Demétrio demonstra, com muita propriedade, que a questão racial hoje já não é mais científica, mas sim o cruzamento de planos históricos, sociais e ideológicos. Essa junção origina atos hediondos como perseguição, escravidão, descriminação e muitos outros. Apesar de termos hoje um discurso de igualdade, o que vemos é uma tensão velada e uma igualdade mentirosa.

Partindo desse conteúdo histórico, Magnoli analisa também questões presentes, como a questão das cotas, dos grupos de defesa raciais, a restauração das castas e a questão do discurso ideológico pró-raça que infecta cada vez mais pessoas. A sua análise é embasada e forte, mas sempre deve haver espaço para também questionarmos os seus pensamentos. Isso implica que a leitura não deve ser apenas contemplativa, mas crítica. Assim, a obra tornar-se-á ainda mais rica.

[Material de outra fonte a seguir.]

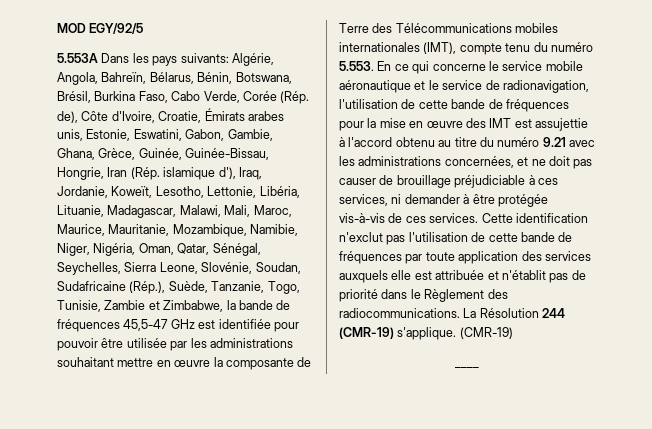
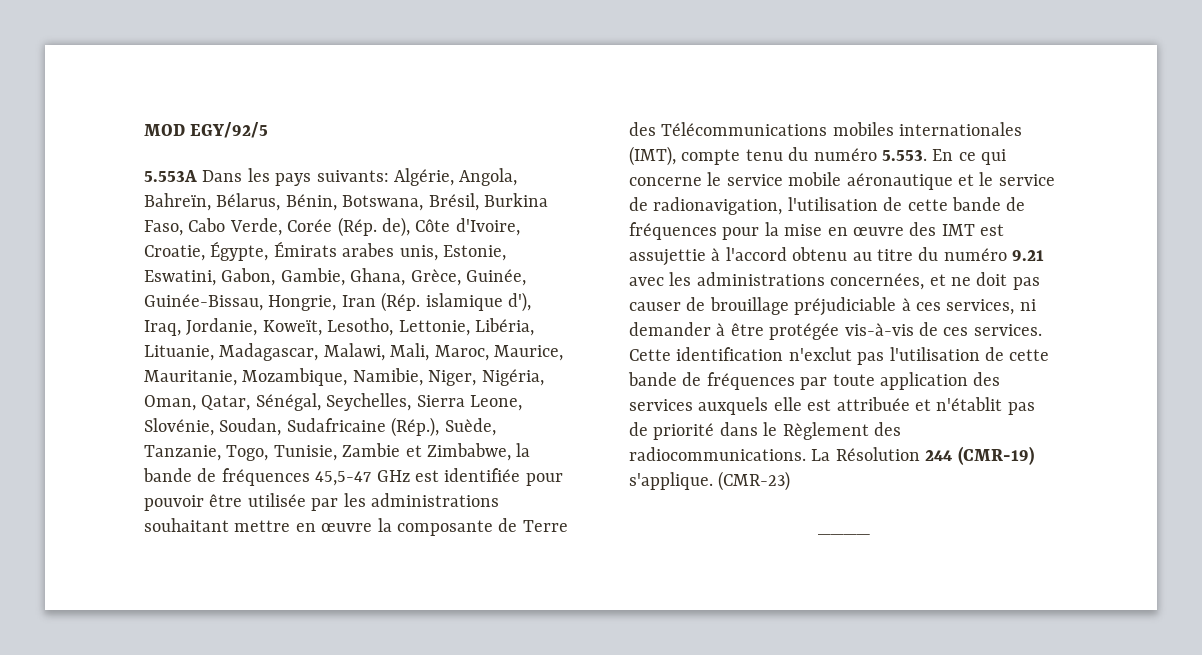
(202, 117) none -> [210,241,269,261] Égypte,
[459,327,513,339] (CMR-19) -> [718,471,791,491] (CMR-23)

Talvez o único problema da obra seja a questão da linguagem – o que não é exatamente um problema. Por ser um estudo claramente acadêmico e fortemente histórico, em muitos momentos a linguagem pode se tornar um pouco menos acessível e muito cansativa para um leitor médio. Contudo, se quem desbravar a obra já tiver um contato contínuo com esse tipo de livro, dificilmente terá algum problema. Até porque o autor procura ser o mais claro possível, buscando, muitas vezes, uma construção mais didática.
“No auge da Ditatura Militar, em 1971, organizou-se em Porto Alegre o Grupo Palmares, liderado pelo professor Oliveira Ferreira da Silveira. Naquele ano, pela primeira vez, por iniciativa do grupo, celebrou-se o 20 de novembro, data da morte de Zumbi dos Palmares no longínquo 1695. O Dia da Consciência Negra, idealizado por Silveira, surgia em contraposição ao 13 de maio, dia da abolição da escravatura” (p. 322).
Quanto à parte física, também restam elogios. A capa é muito interessante e passa muito bem a proposta da obra. A diagramação é simples, mas é razoavelmente confortável. Como as páginas são brancas e a letra não é tão grande, em alguns momentos isso se torna incômodo aos olhos. Contudo, nada que uma pausa ou outra não resolva. Em relação à revisão, temos o padrão Contexto de qualidade, mostrando ser capaz novamente de entregar um livro de alto nível.

Em suma, Uma Gota de Sangueé essencial para todo brasileiro que queira entender melhor a questão racial no Brasil e no mundo. É um livro inteligente, forte, bem amarrado e bem embasado, mas que pode gerar um pouco de dificuldade para leitura em leitores não acostumados com obras mais acadêmicas. Ainda assim, é uma obra recomendadíssima. Talvez, pela primeira e última vez na vida, terei que concordar com a Veja: essa é realmente uma obra ambiciosa e rara no cenário Brasil. Exatamente por isso, merece ser conferida.